Location: ~/.aqua/credentials.json (user home directory)
.aqua/config.json
Section titled “.aqua/config.json”Project-level configuration created by aqua-cli init. This file lives in your project root and is typically committed to version control.
{ "server_url": "https://app.aquaqa.com", "project_key": "github.com/owner/repo"}| Field | Type | Description |
|---|---|---|
server_url | string | The URL of the aqua backend server. |
project_key | string | A unique identifier for the project, derived from the git remote URL. |
.aqua/environments/<name>.json
Section titled “.aqua/environments/<name>.json”Environment files define variables, secrets, and proxy settings for test execution. Each file represents a named environment (e.g., staging.json, production.json).
{ "variables": { "base_url": "https://staging.example.com", "api_version": "v2" }, "secrets": { "api_key": { "type": "env", "key": "STAGING_API_KEY" }, "db_password": { "type": "gcp_secret", "project": "my-project", "secret": "db-password", "version": "latest" } }, "proxy": { "server": "http://proxy.internal:8080", "ca_cert_path": "/path/to/ca.pem", "reject_unauthorized": false }, "notes": "Staging environment for integration tests"}| Field | Type | Description |
|---|---|---|
variables | Record<string, string> | Key-value pairs of plain-text variables available during execution. Values support {$ENV_VAR} and {$ENV_VAR:-default} syntax for OS environment variable interpolation at load time. |
secrets | Record<string, SecretRef> | Named secrets resolved at execution time. See secret types below. |
proxy | object | (optional) HTTP proxy configuration. See Environments: Proxy for all fields including TLS options (ca_cert_path, proxy_ca_cert_path, reject_unauthorized). |
notes | string | (optional) A human-readable description of the environment. |
Secret Types
Section titled “Secret Types”Secrets are resolved at execution time and never stored in plain text in the environment file.
Environment variable:
{ "type": "env", "key": "ENV_VAR_NAME" }Reads the value from the specified OS environment variable.
GCP Secret Manager:
{ "type": "gcp_secret", "project": "gcp-project-id", "secret": "secret-name", "version": "latest" }Fetches the secret from Google Cloud Secret Manager.
Environment Variables
Section titled “Environment Variables”| Variable | Description |
|---|---|
AQUA_API_KEY | API key for authentication. Takes precedence over ~/.aqua/credentials.json. Useful for CI/CD environments where browser-based login is not available. |
AQUA_SERVER_URL | Override the aqua server URL. Takes precedence over .aqua/config.json but is overridden by the --server-url CLI flag. |
Trusting Additional CA Certificates
Section titled “Trusting Additional CA Certificates”If the aqua CLI’s outbound HTTPS connections need to trust a custom CA (e.g., a self-hosted aqua server with a private CA, or a corporate TLS-inspecting network), use the standard Node.js mechanisms below.
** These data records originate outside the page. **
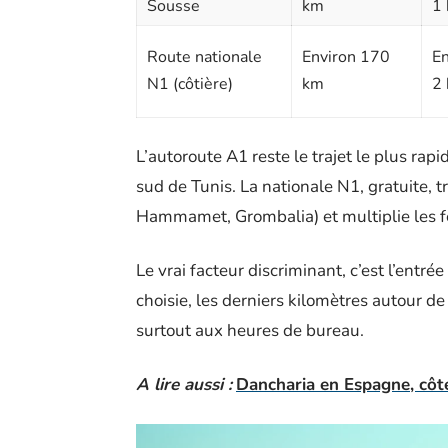
Sousse
km
1 
Route nationale
Environ 170
En
N1 (côtière)
km
2 
L’autoroute A1 reste le trajet le plus rapi
sud de Tunis. La nationale N1, gratuite, 
Hammamet, Grombalia) et multiplie les fe
Le vrai facteur discriminant, c’est l’entré
choisie, les derniers kilomètres autour de
surtout aux heures de bureau.
A lire aussi :
Dancharia en Espagne, côté 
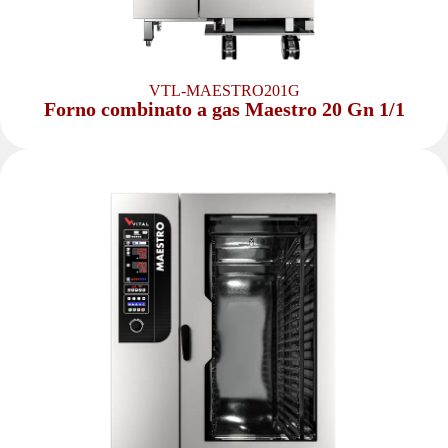
VTL-MAESTRO201G
Forno combinato a gas Maestro 20 Gn 1/1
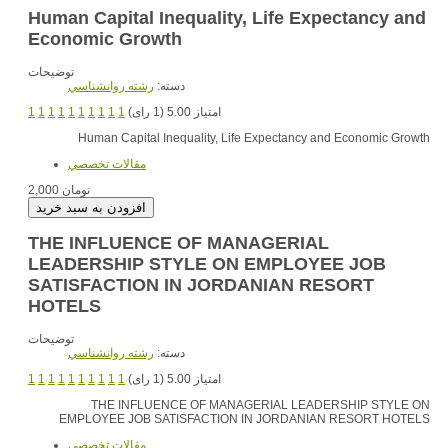
Human Capital Inequality, Life Expectancy and
Economic Growth
توضیحات
دسته:
رشته روانشناسي
1
1
1
1
1
1
1
1
1
1
امتیاز 5.00 (1 رای)
Human Capital Inequality, Life Expectancy and Economic Growth
مقالات تخصصي
2,000 تومان
THE INFLUENCE OF MANAGERIAL
LEADERSHIP STYLE ON EMPLOYEE JOB
SATISFACTION IN JORDANIAN RESORT
HOTELS
توضیحات
دسته:
رشته روانشناسي
1
1
1
1
1
1
1
1
1
1
امتیاز 5.00 (1 رای)
THE INFLUENCE OF MANAGERIAL LEADERSHIP STYLE ON
EMPLOYEE JOB SATISFACTION IN JORDANIAN RESORT HOTELS
مقالات تخصصي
These add to — they do not replace — the default trust store.
NODE_EXTRA_CA_CERTS=/path/to/ca.pem— Trust the CAs in a PEM file. Multiple certificates can be concatenated into a single file.NODE_OPTIONS=--use-system-ca— Trust the OS certificate store. On macOS this reads the System/Login Keychain; on Windows it reads the Windows certificate store; on Linux it falls back to the OpenSSL default bundle. Requires Node.js 22.10 or later.
Both can be combined.
When running as an MCP server
Section titled “When running as an MCP server”The variables above are read at Node.js startup and apply identically whether the CLI is invoked directly or launched as an MCP server. The only thing to ensure is that the variables actually reach the Node subprocess spawned by the coding agent.
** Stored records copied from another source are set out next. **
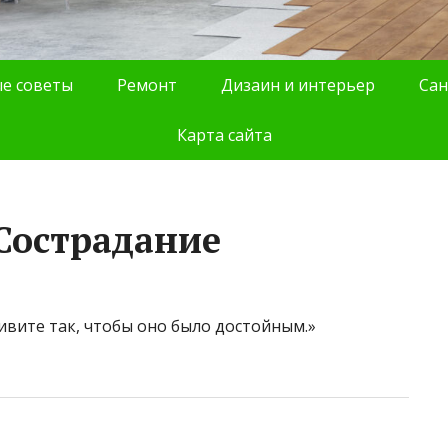
е советы
Ремонт
Дизаин и интерьер
Сан
Карта сайта
Сострадание
вите так, чтобы оно было достойным.»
The most reliable way is to set them in the MCP server config’s env field, since some agents (especially GUI-launched ones) do not inherit your shell environment:
{ "mcpServers": { "aqua": { "command": "npx", "args": ["@aquaqa/cli", "mcp-server"], "env": { "NODE_OPTIONS": "--use-system-ca" } } }}For CLI-launched agents (Claude Code, Gemini CLI, etc.), exporting the variables in the shell before starting the agent also works, since the child process inherits the parent’s environment.